> **Document passage**
But her fame in the world of books did not lessen Sylvia's interest in writing and in the course of the next ten years she came to know most of those who flourished in that period. There was a particular attachment between Ernest Hemingway and his wife Hadley and both Sylvia and Adrienne Monnier. They were helpful to him in the early years, for it was through Sylvia that he found Jonathan Cape, who became his British publisher, and it was Adrienne who translated the first of his stories to appear in French in her little magazine Navire d'Argent.

Another close friend was Bryher, the wife of Robert McAlmon and daughter of Sir John Ellerman, the shipping tycoon. Sir John and his wife wanted their daughter to enjoy all the benefits of their money and social position, but Anne Winifred would have none of it. To escape her parents' tutelage she married McAlmon soon after she met him, which meant that she never lacked for money while she was free to do as she pleased. She assumed the name Bryher because it was that of one of the Scilly Islands where she had vacationed as a child. While her husband led an extravagant and bohemian life in Paris, Bryher sought seclusion in the country to write poetry. On occasions she visited her husband in Paris and always spent considerable time with Sylvia and Adrienne. She also used her money to help needy writers, particularly in later years when she aided victims of Nazi persecution to escape to the United States.

> **The tasks**
• 1. Say whether each statement agrees with the passage on Sylvia's friendships, answering yes or no and quoting the deciding words of the passage.
(a) Jonathan Cape became Hemingway's British publisher.
(b) Bryher was the daughter of Robert McAlmon.
(c) Bryher wrote her poetry in Paris.
• 2. Rewrite the stretch of the passage on Sylvia's friendships from "But her fame" through "magazine Navire d'Argent.", replacing "little" with "small".
• 3. Answer these questions on the passage on Sylvia's friendships.
(a) Who translated the first of Hemingway's stories to appear in French?
(b) Where did the name Bryher come from?
(c) What was Sir John Ellerman?
The listing is not needed for any of this work.

> **Supplied data**
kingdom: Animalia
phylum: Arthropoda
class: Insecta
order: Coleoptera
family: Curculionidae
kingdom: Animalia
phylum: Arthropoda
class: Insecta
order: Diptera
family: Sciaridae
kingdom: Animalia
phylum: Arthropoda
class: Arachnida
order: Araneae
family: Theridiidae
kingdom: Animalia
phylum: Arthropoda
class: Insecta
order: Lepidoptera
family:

---

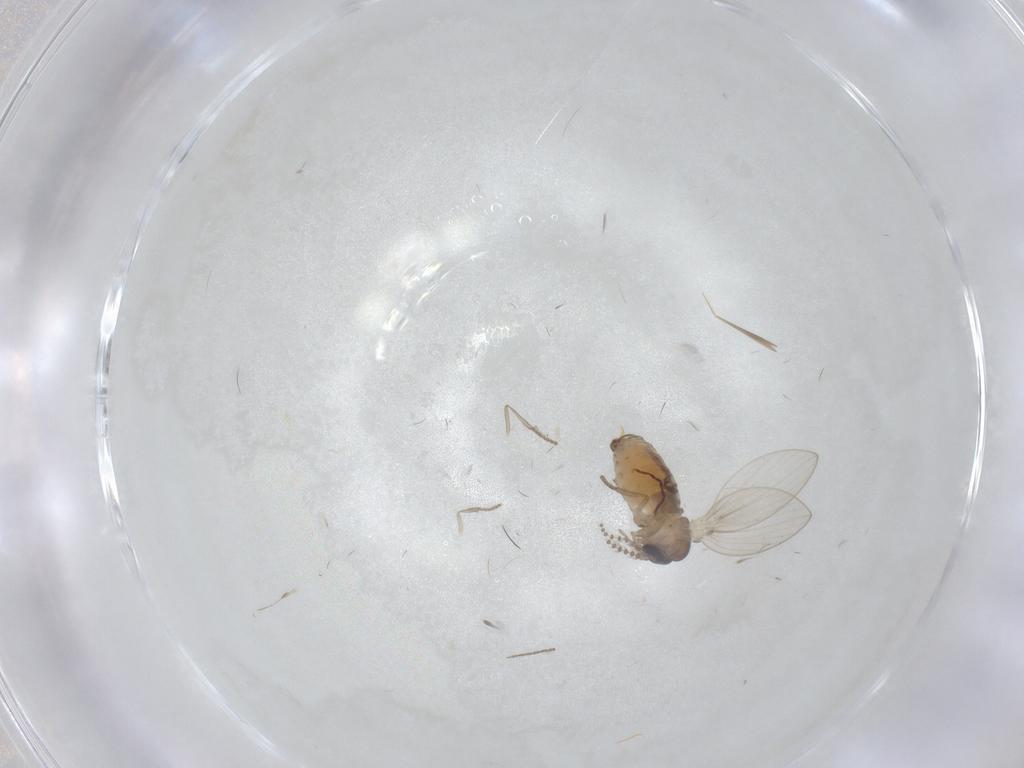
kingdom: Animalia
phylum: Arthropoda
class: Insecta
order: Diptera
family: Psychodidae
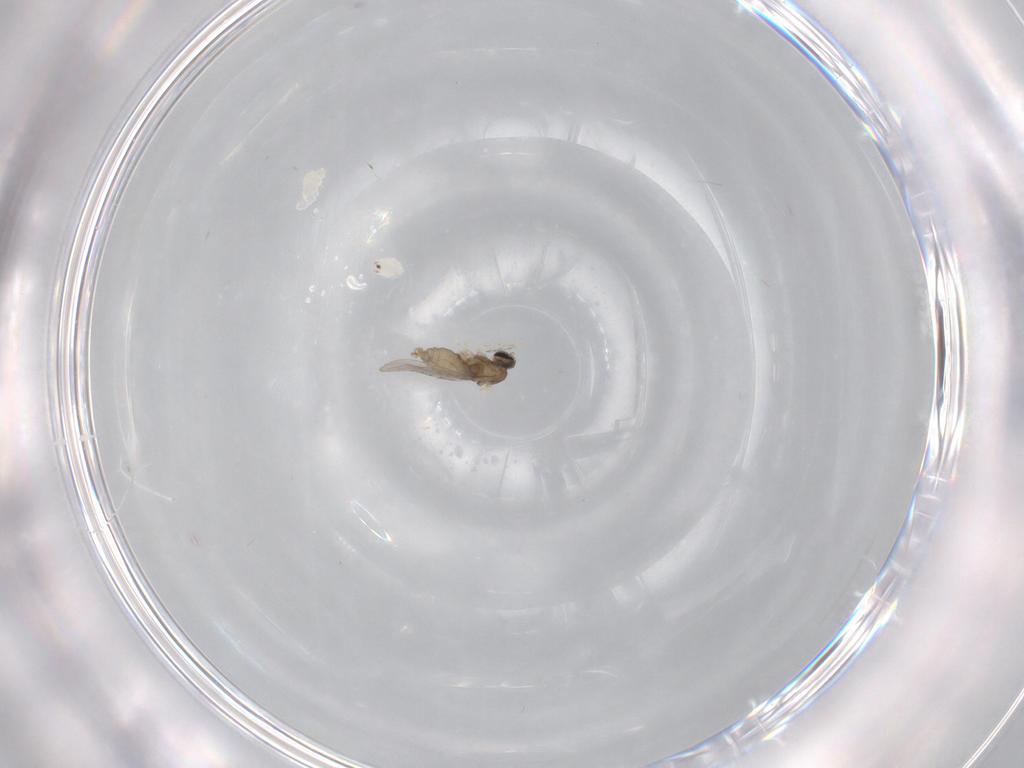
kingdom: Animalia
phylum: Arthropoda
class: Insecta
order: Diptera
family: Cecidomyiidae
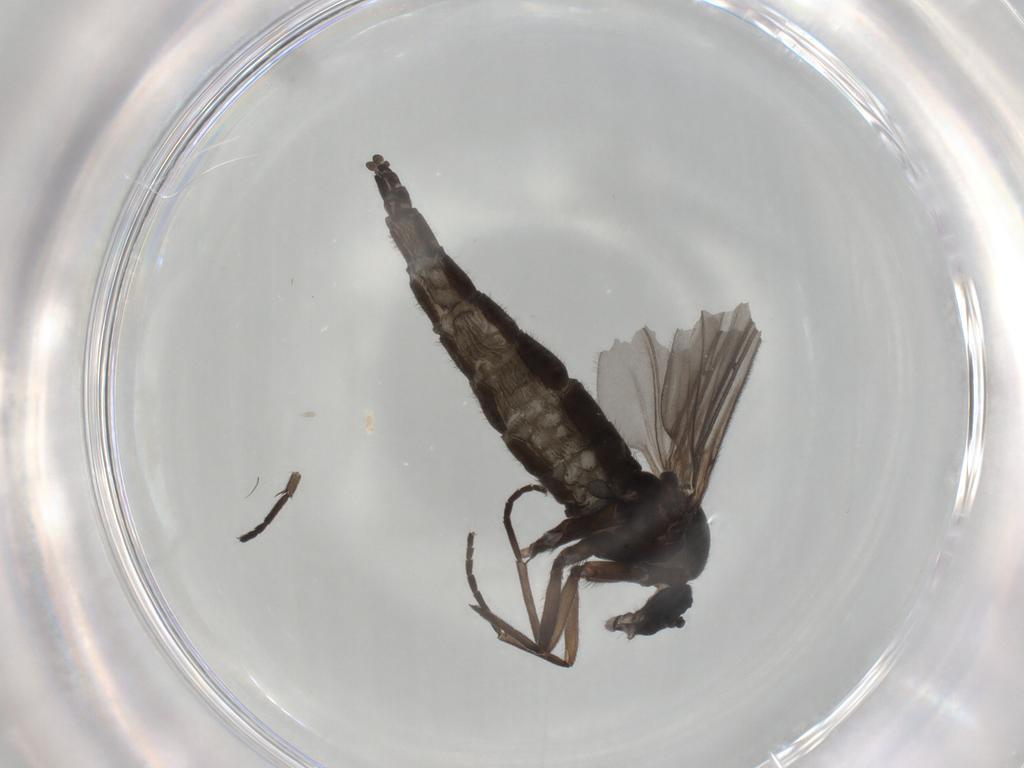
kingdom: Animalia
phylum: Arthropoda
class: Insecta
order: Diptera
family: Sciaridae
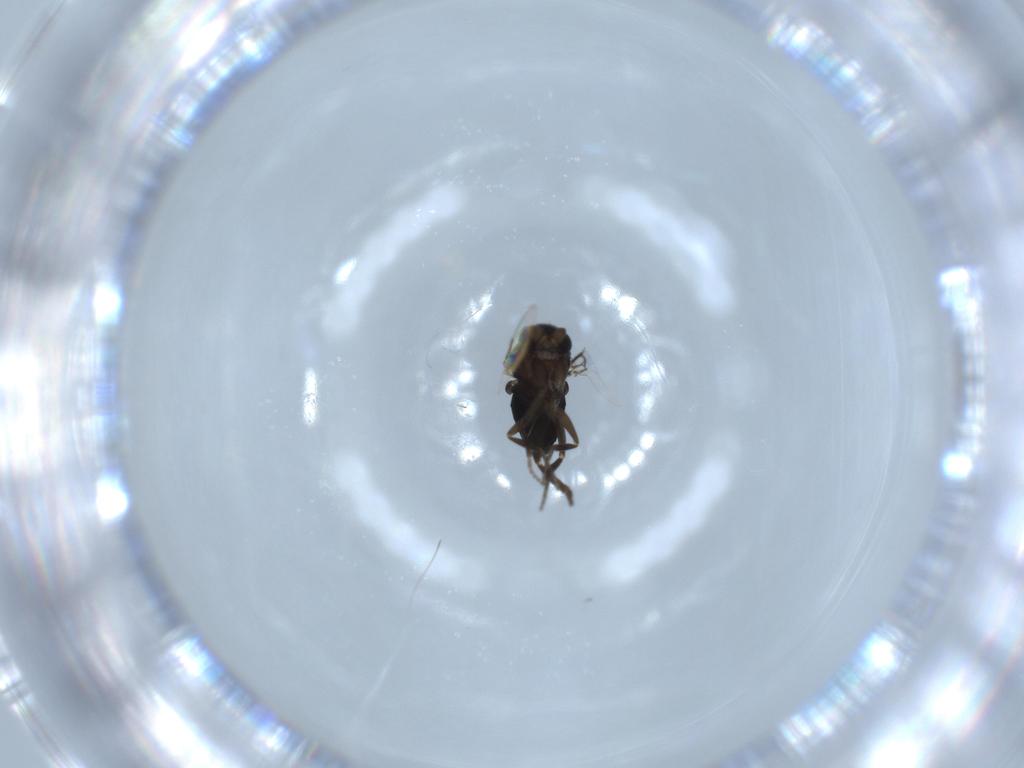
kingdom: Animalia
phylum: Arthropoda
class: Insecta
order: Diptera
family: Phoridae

--

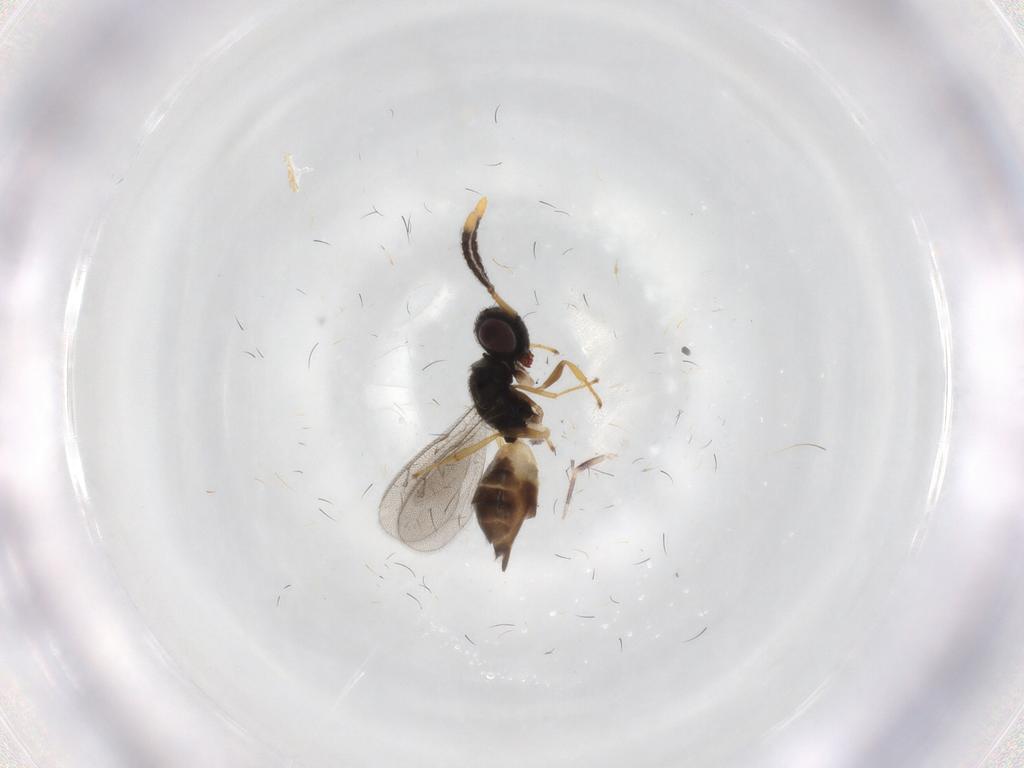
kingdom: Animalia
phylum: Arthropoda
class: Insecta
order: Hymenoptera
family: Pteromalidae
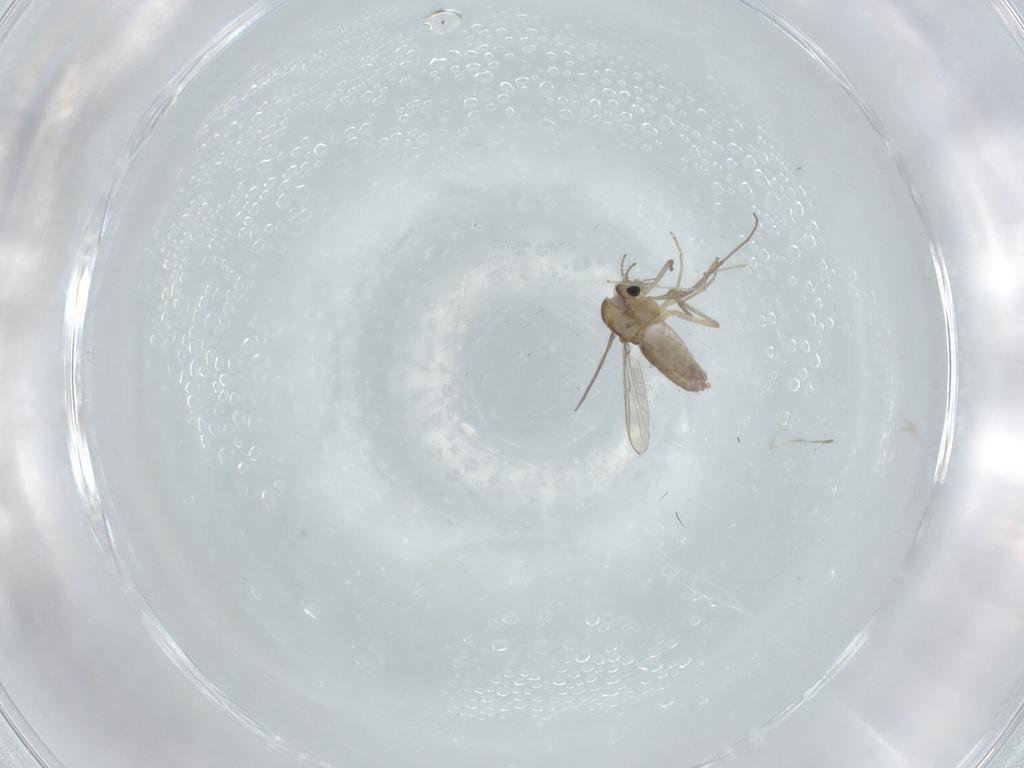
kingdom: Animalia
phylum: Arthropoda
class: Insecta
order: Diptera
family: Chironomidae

> **Worked solutions**
• 1.
(a) Yes: "it was through Sylvia that he found Jonathan Cape, who became his British publisher"
(b) No: "the wife of Robert McAlmon and daughter of Sir John Ellerman"
(c) No: "Bryher sought seclusion in the country to write poetry"

• 2.
But her fame in the world of books did not lessen Sylvia's interest in writing and in the course of the next ten years she came to know most of those who flourished in that period. There was a particular attachment between Ernest Hemingway and his wife Hadley and both Sylvia and Adrienne Monnier. They were helpful to him in the early years, for it was through Sylvia that he found Jonathan Cape, who became his British publisher, and it was Adrienne who translated the first of his stories to appear in French in her small magazine Navire d'Argent.

• 3.
(a) Adrienne Monnier translated it.
(b) Bryher was the name of one of the Scilly Islands, where she had vacationed as a child.
(c) He was a shipping tycoon.